Home African Caribbean Drug dealer cannot be deported due to right to family life

Caribbean news. A Jamaican crack dealer who went by the name ‘Blood’ has won the right to stay in Britain despite being jailed for drug offences.

Keno Forbes, 35, was also banned from an entire London Borough but has been told he can stay in the country because deporting him would breach his family life.

Forbes, who admitted 11 charges of supplying class A drugs, was jailed at Blackfriars Crown Court in 2011 for three years for dealing heroin and cocaine in Islington, North London, and he cannot go back there for 10 years.

The Home Office initially applied to have the Jamaican deported but he won his initial tribunal and then won an appeal as well.

Mr Justice McCloskey, president of the Immigration and Asylum Chamber Upper Tribunal, said it was a ‘borderline case’ but ruled that he had decided ‘narrowly in favour’ of allowing Forbes to stay.

His lawyers successfully argued that deporting Forbes would ruin his relationship with his wife and children.

He concluded that if the Jamaican was deported: ‘His wife and children will, realistically, remain in the United Kingdom, giving rise to long term decimation of their established family life.’

Forbes was first arrested in July 2011 following a police crackdown on drug dealers called Operation Amargosa.

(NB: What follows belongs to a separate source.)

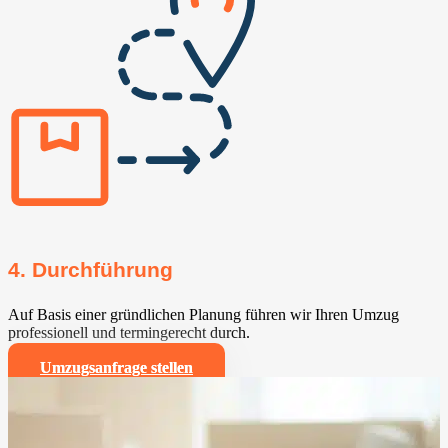
4. Durchführung
Auf Basis einer gründlichen Planung führen wir Ihren Umzug
professionell und termingerecht durch.
Umzugsanfrage stellen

He had a previous conviction for possessing Class A drugs from 2009.

Keno Forbes Photo courtesy wwwtelegraphcouk

Keno Forbes. Photo courtesy www.telegraph.co.uk

At the time of his conviction, Police Constable Claire Millward, from the Islington Crime Squad, said: ‘This was a protracted investigation to tackle illegal drugs supply in the borough. Forbes came into Islington solely to sell drugs.

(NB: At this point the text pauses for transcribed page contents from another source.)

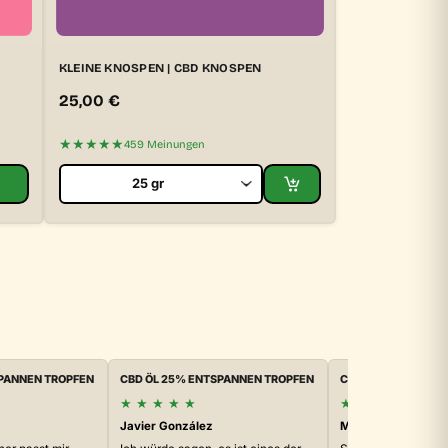
KLEINE KNOSPEN | CBD KNOSPEN
25,00
€
★★★★★
459 Meinungen
SPANNEN TROPFEN
CBD ÖL 25% ENTSPANNEN TROPFEN
CBD ÖL 25% ENTSP
★
★
★
★
★
★
★
★
★
★
Javier González
Maca R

‘His sentence and subsequent ASBO means that he will no longer be able to saturate the streets with his illegal drugs or indeed make a profit from his criminal activities.’

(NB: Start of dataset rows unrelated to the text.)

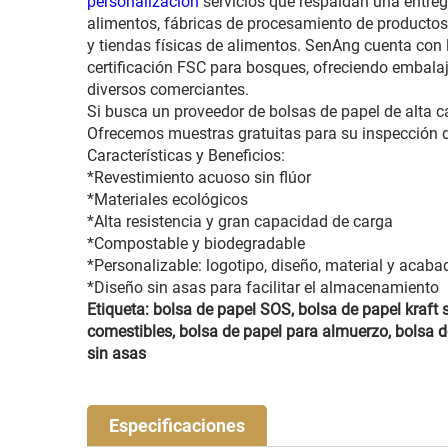
personalización
servicios que respaldan una entreg
alimentos, fábricas de procesamiento de producto
y tiendas físicas de alimentos. SenAng cuenta con l
certificación FSC para bosques, ofreciendo embala
diversos comerciantes.
Si busca un proveedor de bolsas de papel de alta c
Ofrecemos muestras gratuitas para su inspección d
Características y Beneficios:
*Revestimiento acuoso sin flúor
*Materiales ecológicos
*Alta resistencia y gran capacidad de carga
*Compostable y biodegradable
*Personalizable: logotipo, diseño, material y acaba
*Diseño sin asas para facilitar el almacenamiento
Etiqueta: bolsa de papel SOS, bolsa de papel kraft 
comestibles, bolsa de papel para almuerzo, bolsa de
sin asas
Especificaciones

A spokesman for the Home Office said: ‘We are disappointed by the tribunal’s decision and are now considering our options in this case. We firmly believe foreign nationals who break the law should be deported.

‘We are starting the deportation process earlier and removing foreign criminals quicker than ever. Since 2010, the Home Office has removed or deported more than 17,000 foreign national offenders, including 4,765 in 2012.

‘Through our Immigration Bill we will reduce the 17 rights of appeal to four and those with no right to be here will not be able to prevent deportation simply by dragging out the appeals process.

‘The Bill will also give the full force of primary legislation to our policy that foreign criminals should ordinarily be deported despite their claim to a family life.’